St. Paul Travelers receives federal subpoena
Se Young Lee
June 18, 2005
The St. Paul Travelers Companies Inc., the nation's second-biggest commercial insurer, has been subpoenaed amid an industry-wide investigation into the use of reinsurance transactions that federal prosecutors allege have been used to hide losses.
St. Paul Travelers disclosed the news of the subpoena Friday in routine filings to the Securities and Exchange Commission (SEC), saying it received requests for relevant documents from David Kelley, U.S. attorney for the Southern District of New York. The commission and the New York state attorney's office have initiated similar probes.
"We are working hard to provide all the information that has been requested," Joan Palm, spokeswoman for the insurer, said Friday.
The subpoena comes after guilty pleas by Richard Napier and John Houldsworth, two former General Re Corp. executives. A statement of facts signed by Napier says American International Group Inc. (AIG), an insurance industry giant, made a deal with General Re to raise AIG's loss reserves by $500 million on paper in 2000 without taking on any real risk.
General Re was paid $5 million in return. AIG admitted earlier this year that its net worth "may have been overestimated" by $1.7 billion through a combination of questionable transactions and accounting practices.
Terry Larkin, an independent insurance consultant in Minnetonka, said insurance companies often try to spread their risks by going to reinsurance companies to protect themselves from losses.
"When the World Trade Center fell down, the public learned that large risks have multiple insurance claims on them," he said. "Insurance companies would rather make a little bit of money and have small risk."
Larkin said that, in the wake of the AIG scandal, prosecutors are investigating whether other insurance companies are engaging in similar practices to mask their losses and hide their risks.
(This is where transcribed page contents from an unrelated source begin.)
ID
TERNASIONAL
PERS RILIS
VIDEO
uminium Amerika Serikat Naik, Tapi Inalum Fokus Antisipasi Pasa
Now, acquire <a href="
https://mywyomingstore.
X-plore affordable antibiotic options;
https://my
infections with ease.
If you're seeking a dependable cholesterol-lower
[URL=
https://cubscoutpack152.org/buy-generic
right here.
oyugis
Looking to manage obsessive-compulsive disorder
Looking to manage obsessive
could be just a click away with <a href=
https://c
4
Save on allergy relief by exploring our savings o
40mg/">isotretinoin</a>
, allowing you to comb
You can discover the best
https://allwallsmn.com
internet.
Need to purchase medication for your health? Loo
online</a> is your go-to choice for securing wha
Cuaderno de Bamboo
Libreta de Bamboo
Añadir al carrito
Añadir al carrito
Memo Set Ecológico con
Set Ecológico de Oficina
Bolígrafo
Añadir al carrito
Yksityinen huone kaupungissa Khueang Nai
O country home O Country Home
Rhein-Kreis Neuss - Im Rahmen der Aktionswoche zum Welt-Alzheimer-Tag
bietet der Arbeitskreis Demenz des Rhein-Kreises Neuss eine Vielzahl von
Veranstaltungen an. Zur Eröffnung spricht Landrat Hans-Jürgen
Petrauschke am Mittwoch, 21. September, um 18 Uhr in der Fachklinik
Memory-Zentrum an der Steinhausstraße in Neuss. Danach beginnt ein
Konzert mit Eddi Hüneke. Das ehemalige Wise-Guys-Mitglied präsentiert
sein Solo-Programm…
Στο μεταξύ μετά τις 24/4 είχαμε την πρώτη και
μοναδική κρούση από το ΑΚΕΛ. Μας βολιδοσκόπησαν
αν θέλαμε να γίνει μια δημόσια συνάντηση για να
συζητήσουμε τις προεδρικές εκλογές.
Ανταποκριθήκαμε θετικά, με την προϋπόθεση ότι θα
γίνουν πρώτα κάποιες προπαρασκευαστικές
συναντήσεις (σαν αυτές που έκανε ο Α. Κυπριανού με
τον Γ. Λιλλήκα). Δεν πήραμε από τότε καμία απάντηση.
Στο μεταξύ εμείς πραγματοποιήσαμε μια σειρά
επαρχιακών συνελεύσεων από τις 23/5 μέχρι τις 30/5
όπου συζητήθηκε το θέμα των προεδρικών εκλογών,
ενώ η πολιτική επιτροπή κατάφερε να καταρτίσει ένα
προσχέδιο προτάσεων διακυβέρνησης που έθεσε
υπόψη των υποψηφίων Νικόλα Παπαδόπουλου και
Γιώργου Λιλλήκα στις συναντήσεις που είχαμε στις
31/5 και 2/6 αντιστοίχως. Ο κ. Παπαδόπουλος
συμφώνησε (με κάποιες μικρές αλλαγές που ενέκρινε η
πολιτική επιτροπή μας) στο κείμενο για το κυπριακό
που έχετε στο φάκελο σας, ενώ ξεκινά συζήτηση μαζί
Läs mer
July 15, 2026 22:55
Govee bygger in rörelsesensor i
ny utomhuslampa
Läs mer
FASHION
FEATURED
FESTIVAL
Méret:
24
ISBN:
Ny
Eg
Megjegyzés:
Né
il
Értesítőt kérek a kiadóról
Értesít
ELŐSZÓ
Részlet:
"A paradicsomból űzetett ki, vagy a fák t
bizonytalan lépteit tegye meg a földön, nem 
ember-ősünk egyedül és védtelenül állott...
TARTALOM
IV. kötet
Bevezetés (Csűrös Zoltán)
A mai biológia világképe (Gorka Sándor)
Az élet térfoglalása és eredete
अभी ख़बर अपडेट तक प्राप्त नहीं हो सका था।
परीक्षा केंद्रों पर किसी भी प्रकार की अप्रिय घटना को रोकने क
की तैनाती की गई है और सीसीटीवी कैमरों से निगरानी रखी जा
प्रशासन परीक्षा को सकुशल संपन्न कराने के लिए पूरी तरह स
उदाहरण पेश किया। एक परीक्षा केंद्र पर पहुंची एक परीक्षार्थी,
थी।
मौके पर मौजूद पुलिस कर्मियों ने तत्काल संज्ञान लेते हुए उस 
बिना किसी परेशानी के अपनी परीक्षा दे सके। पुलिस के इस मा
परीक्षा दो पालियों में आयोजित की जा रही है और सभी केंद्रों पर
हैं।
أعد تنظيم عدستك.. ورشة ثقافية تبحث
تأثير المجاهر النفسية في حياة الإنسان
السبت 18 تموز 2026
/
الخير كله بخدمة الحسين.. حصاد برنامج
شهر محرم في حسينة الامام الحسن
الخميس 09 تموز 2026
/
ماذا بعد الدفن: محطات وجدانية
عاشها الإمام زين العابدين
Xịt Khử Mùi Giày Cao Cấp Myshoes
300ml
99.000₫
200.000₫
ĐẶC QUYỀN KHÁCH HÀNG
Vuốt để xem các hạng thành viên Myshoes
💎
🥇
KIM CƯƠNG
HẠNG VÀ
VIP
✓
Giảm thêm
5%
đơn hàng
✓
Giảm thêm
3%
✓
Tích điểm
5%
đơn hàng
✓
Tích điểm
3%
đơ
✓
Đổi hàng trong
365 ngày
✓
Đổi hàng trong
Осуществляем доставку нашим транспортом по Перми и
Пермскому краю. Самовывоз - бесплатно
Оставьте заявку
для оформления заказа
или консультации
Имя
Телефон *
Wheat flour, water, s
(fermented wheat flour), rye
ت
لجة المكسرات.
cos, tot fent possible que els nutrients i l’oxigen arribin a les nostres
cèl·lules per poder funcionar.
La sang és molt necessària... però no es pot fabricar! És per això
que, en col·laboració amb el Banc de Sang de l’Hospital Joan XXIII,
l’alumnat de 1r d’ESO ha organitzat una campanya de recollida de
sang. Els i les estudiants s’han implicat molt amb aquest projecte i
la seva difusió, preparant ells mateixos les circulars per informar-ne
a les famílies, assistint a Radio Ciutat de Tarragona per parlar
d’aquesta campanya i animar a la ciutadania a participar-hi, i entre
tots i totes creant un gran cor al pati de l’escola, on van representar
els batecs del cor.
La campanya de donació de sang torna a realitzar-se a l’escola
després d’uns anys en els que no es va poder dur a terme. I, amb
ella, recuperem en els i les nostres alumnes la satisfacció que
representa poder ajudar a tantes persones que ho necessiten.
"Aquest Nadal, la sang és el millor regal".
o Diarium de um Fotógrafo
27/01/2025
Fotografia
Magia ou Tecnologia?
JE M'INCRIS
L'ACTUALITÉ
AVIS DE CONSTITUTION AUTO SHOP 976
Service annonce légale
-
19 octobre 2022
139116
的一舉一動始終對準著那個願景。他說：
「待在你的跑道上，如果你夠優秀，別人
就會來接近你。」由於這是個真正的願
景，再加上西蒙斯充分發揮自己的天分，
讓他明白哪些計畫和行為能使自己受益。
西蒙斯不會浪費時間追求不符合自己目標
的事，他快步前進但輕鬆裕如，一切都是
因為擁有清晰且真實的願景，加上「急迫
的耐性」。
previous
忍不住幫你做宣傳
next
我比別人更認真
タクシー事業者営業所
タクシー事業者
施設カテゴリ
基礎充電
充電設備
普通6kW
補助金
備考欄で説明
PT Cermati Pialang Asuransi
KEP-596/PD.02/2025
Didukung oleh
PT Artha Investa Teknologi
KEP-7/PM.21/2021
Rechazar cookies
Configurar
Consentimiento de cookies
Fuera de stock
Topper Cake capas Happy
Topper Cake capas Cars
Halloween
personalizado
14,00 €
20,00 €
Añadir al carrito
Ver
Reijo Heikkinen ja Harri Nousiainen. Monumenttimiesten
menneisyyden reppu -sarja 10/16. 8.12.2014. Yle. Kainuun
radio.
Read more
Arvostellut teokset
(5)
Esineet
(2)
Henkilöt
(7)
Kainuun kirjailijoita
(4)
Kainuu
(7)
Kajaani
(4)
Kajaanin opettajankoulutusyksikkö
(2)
"Many of the regulators have looked at [AIG's] behavior and said, 'I wonder if this is a unique occurrence, or if any of the other companies are doing the same?'" Larkin said.
There have been no allegations made against St. Paul Travelers or the seven other insurers that have disclosed that they were subpoenaed.
"It just appears to be a fishing expedition in the [insurance] industry," Larkin said. "If there ever is a fishing expedition by the regulators, they are going to throw a hook into St. Paul's lily pond."